Discriminant functions arising from selection distributions: theory and simulation

TL;DR

This paper explores discriminant functions based on extended skew-elliptical distributions, especially the multivariate extended skew-normal, providing theoretical insights and simulation results to evaluate classification performance and parameter estimation methods.

Contribution

It generalizes discriminant analysis to skew-elliptical distributions, develops a quadratic approximation for the extended skew-normal, and assesses the approach through simulation.

Findings

The proposed classification rule performs well in simulations.

The EM algorithm effectively estimates model parameters.

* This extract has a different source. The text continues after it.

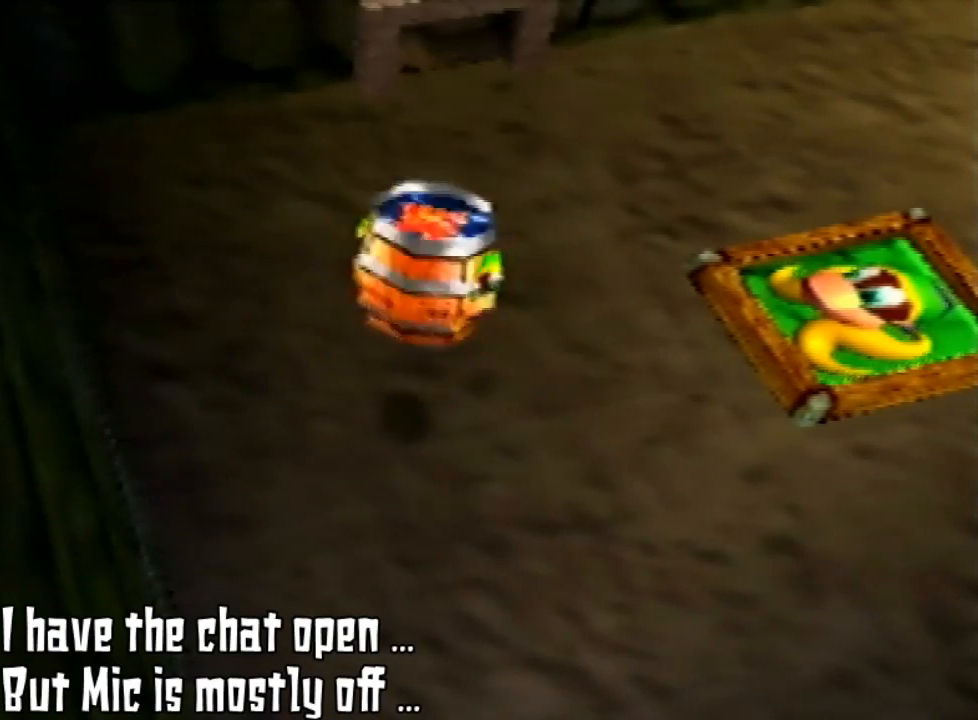
{"buttons": [], "left_stick": "up", "events": []}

The extended skew-normal model offers more flexible data modeling.

Abstract

The assumption of normality in data has been considered in the field of statistical analysis for a long time. However, in many practical situations, this assumption is clearly unrealistic. It has recently been suggested that the use of distributions indexed by skewness/shape parameters produce more exibility in the modelling of different applications. Consequently, the results show a more realistic interpretation for these problems. For these reasons, the aim of this paper is to investigate the effects of the generalisation of a discrimination function method through the class of multivariate extended skew-elliptical distributions, study in detail the multivariate extended skew-normal case and develop a quadratic approximation function for this family of distributions. A simulation study is reported to evaluate the adequacy of the proposed classification rule as well as the performance of the EM algorithm to estimate the model parameters.